Recordé lo que me dijeron en el muelle y no le di tanta importancia “por nada
del mundo se vaya a ir con ese niño, será su perdición si quiere volver como
era antes, si quiere volver”, pero yo no tenía miedo. Era un camino amplio
empedrado, con palmas de coco y mango cada tanto en la vía, no se veía mucho por la oscuridad
pero era hermoso, eso lo puedo asegurar. En el camino me encontré con
fantasmas. Al principio pensé que era una casualidad que gente del pasado
estuviera aquí en este preciso instante, como si me estuvieran esperando. Me
escondí un poco aunque no había nada que me tapara, no quería dar la cara, miraba
hacia cualquier parte menos donde suponía podría haber contacto con ellos. El
niño me miraba con una cara tranquila, cosa que apaciguaba el desespero que iba
creciendo. No quise hablar con nadie, no quería discusiones, problemas o cosas
por el estilo. Seguí de largo como si nadie estuviera ahí, los trate como lo
que son, fantasmas, seres inexistentes muertos por mi cabeza. El camino
terminaba en una sala llena de antorchas que daban una vista directa al melle
que llegué, pensé “¿le di la vuelta a todo y llegué al inicio? ¿Por qué no me
trajeron aquí directamente y no al muelle?” Mientras tenía mi momento de furia
y desconcierto el niño desapareció sin decir nada y si acaso lo note. Vi una
estera en un ladito del salón y me senté en ella, ya me sentía cansada, agotada
de tanto caminar, de tanto pensar, de sentir en extremos, de evitar
situaciones, de evitar vivir. Esperé un rato antes de caer muerta. Entonces vi
entrar a mi abuelita, Lucila. Venía con una cara que no podría decir que era
esperanza, alegría o tristeza. Sólo era su cara. Se sentó a mi lado y yo me
acosté en sus piernas; me pasaba la mano por el cabello arrullándome como creo
que lo hacía cuando estaba pequeña. Volví a recordar pero esta vez lo sentí
distinto. Fue como tener una epifanía, una revelación a la razón de ser de
cosas que ignoré. Instantes con los fantasmas que quedaron sin resolver por mi
incapacidad de ser sincera conmigo misma. Y al instante me sentí en casa,
feliz, tranquila, liberada de cosas que no sabía me retenían. Los fantasmas
aparecieron y ya no los ignoré, los miré, sonreí y respire profundamente por
última vez.
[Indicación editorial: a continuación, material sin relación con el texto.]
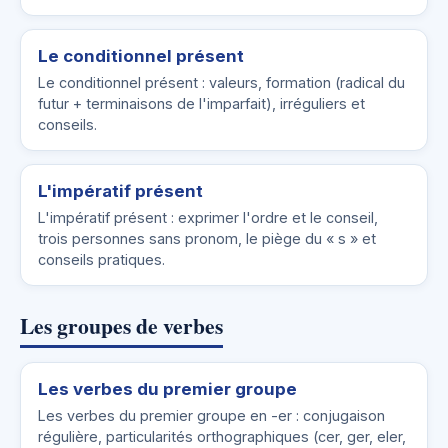
Le conditionnel présent
Le conditionnel présent : valeurs, formation (radical du
futur + terminaisons de l'imparfait), irréguliers et
conseils.
L'impératif présent
L'impératif présent : exprimer l'ordre et le conseil,
trois personnes sans pronom, le piège du « s » et
conseils pratiques.
Les groupes de verbes
Les verbes du premier groupe
Les verbes du premier groupe en -er : conjugaison
régulière, particularités orthographiques (cer, ger, eler,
Miré a mi abuelita y ella me miraba, la abrace, lloré en su regazo
y le agradecí por todo lo que jamás podré decirle, le dije lo que la extrañaba,
lo que deseaba que estuviera conmigo, me mimara, me aconsejara, me regañara. Te
extraño, te extraño mucho aunque no recuerdo mucho de ti; de nosotras. Te
pienso a diario, deseo que seas tú quien me da claridad en mis sueños, en mis
días, en mis cuentos. Ella sólo me miraba con esa expresión en la cara que se
había convertido en algo más maternal. Me abrazó con fuerza y yo sólo podía
llorar en silencio deseando que todo fuera cierto.
Un viaje sin retorno, sin
salida; si no le hago frente me lleva sin más ni más, sin pensarlo, sin pedir
permiso esté de acuerdo o no. Por eso es mejor sentirlo todo, para disfrutar
aunque sea una porción de ello, del inicio; el encuentro o la salida. A eso le
llamo vida. Eso creo que hace parte de ella.